Pierre Palmade : Esclave de la drogue !

Publié le 21 mai 2019

Accro à la cocaïne, Pierre Palmade a décidé de combattre son addiction en la mettant sur la place publique.

Il a eu envie, à 51 ans, de tout révéler, d’aller au-delà de son image d’humoriste bien élevé, de raconter sa descente dans l’enfer de la cocaïne. Pierre Palmade a écrit un livre, Dites à mon père que je suis célèbre (éd. HarperCollins), où il ne cache rien de sa dépendance à cette drogue, qui lui permettait d’assumer son homosexualité.

Dans la presse, il évoque son adolescence à Bordeaux, où il draguait des filles sans y croire vraiment, et ce départ à 19 ans pour Paris, où il voulait vivre sa vie, d’artiste comme d’homosexuel. Très vite, il plonge dans les nuits folles de la capitale. Il devient ce qu’il définit lui-même « une caricature du show-biz ». Il boit, court les boîtes gays et prend de la coke pour s’accepter, puisque sobre, il ne se supporte pas. « Je me dis que je suis malade, que j’ai un truc qui n’est pas normal », confie-t-il au Monde. La drogue l’aide à combattre son « autohomophobie ».


Il comprend à 30 ans que ce « médicament » est en réalité un poison. C’est aussi l’époque où il multiplie les fautes professionnelles en annulant régulièrement des rendez-vous, des émissions de télé… D’ailleurs, la coke l’empêche d’écrire : « Ma carrière, je l’ai faite à 80 % à jeun, mais elle est à 30 % de ce qu’elle aurait pu être ».

Il va essayer de s’en sortir, comme il s’était déjà réconcilié avec lui-même en affichant son homosexualité en 2001.

Après une cure de désintoxication entamée l’an dernier, il tient pendant des mois, jusqu’à cette soirée fatale du 10 avril où il reprend de l’alcool et de la cocaïne. Et fait une mauvaise rencontre…

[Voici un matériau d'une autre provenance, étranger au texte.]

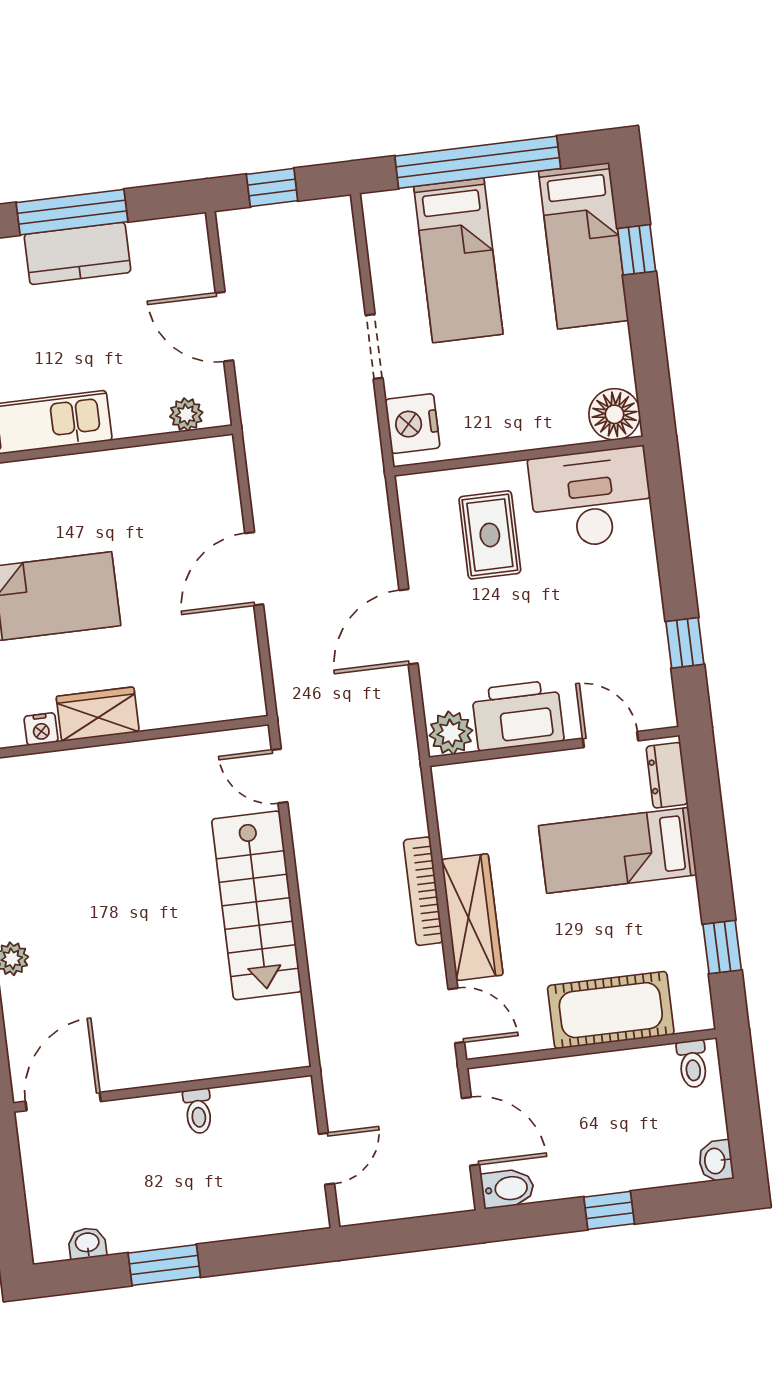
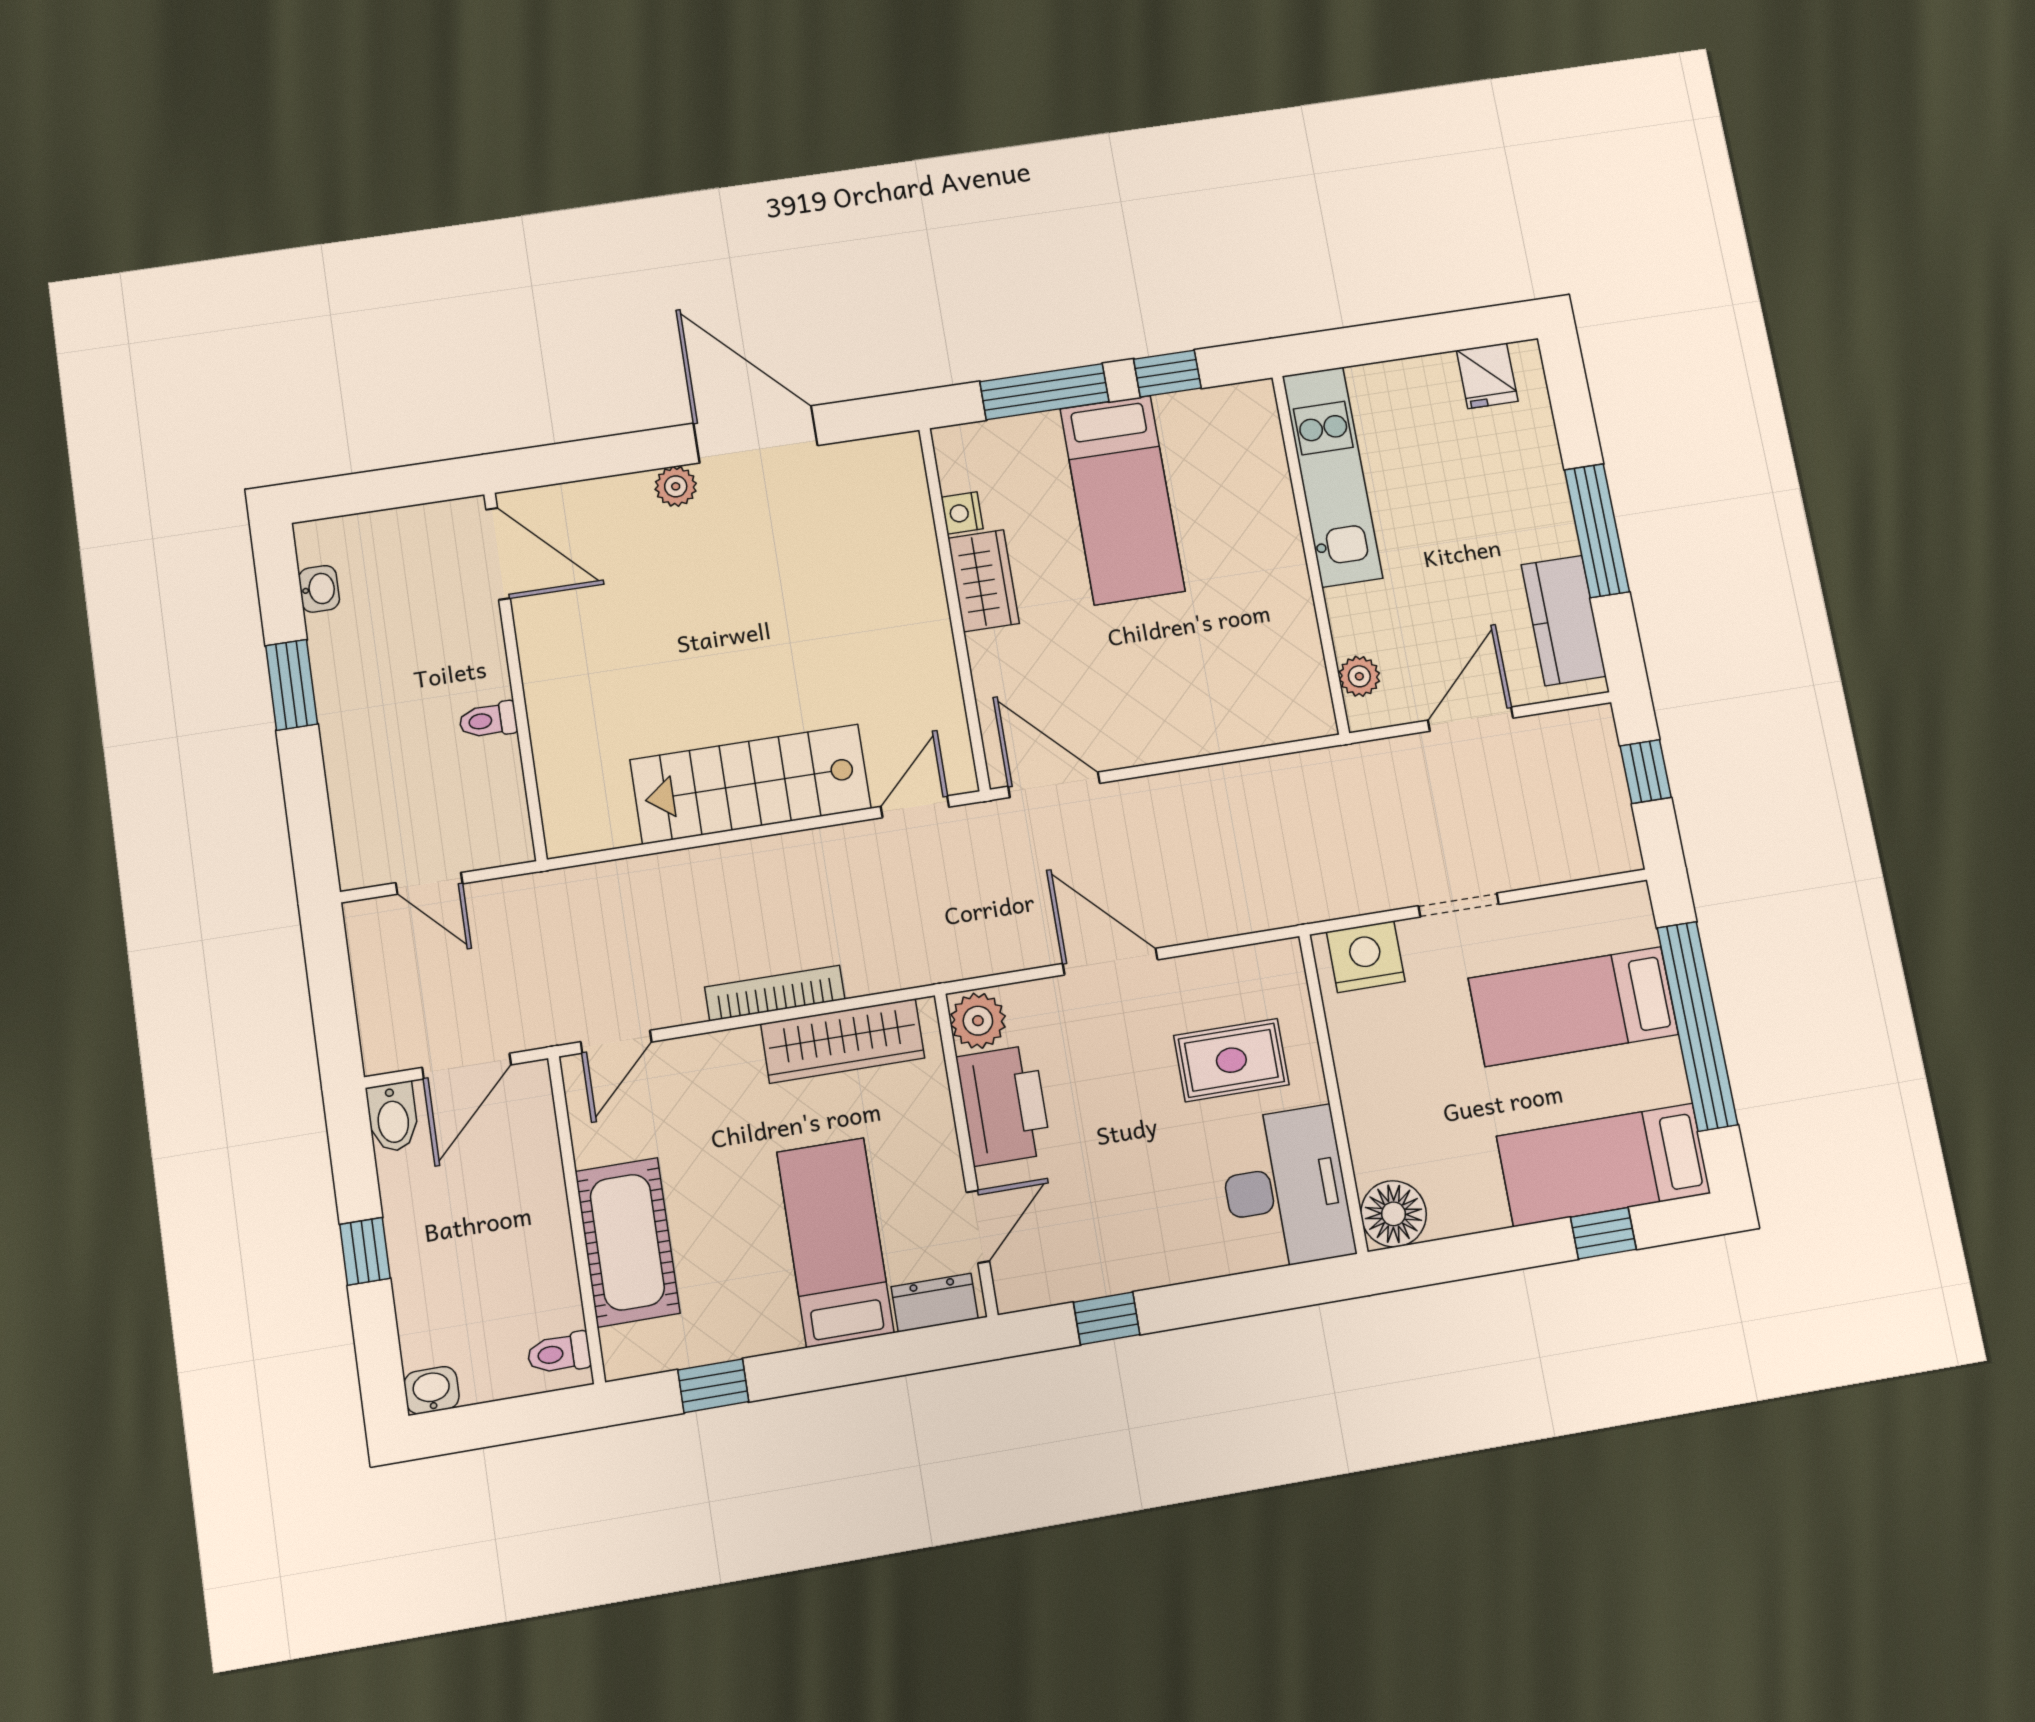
kitchen counter: (77, 253) -> (1564, 620), moved
door: (254, 569) -> (1054, 785), moved
wardrobe: (472, 917) -> (843, 1041), moved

Un garçon qu’il ramène chez lui, et qui l’accusera ensuite de l’avoir drogué et violé. Les deux hommes finissent au commissariat. Deux heures après, l’accusateur retire sa plainte. Mais le mal est fait, la presse titre sur l’arrestation de l’humoriste.

Le bien, c’est que ce fut sans doute l’histoire de trop. Celle qui lui a permis de vraiment prendre conscience de son addiction. « Je ne veux plus en reprendre, je veux me rétablir, sortir de cette maladie. » Ce livre qu’il publie en pensant à son père, disparu alors qu’il avait 8 ans, est sans doute aussi un remède.

« C’est écrire qui m’a aidé à ne pas prendre de drogue, soutient-il. Car elle coupe toute la spiritualité, toute la connexion avec l’inspiration. » Un vrai gâchis, quand on s’appelle Pierre Palmade.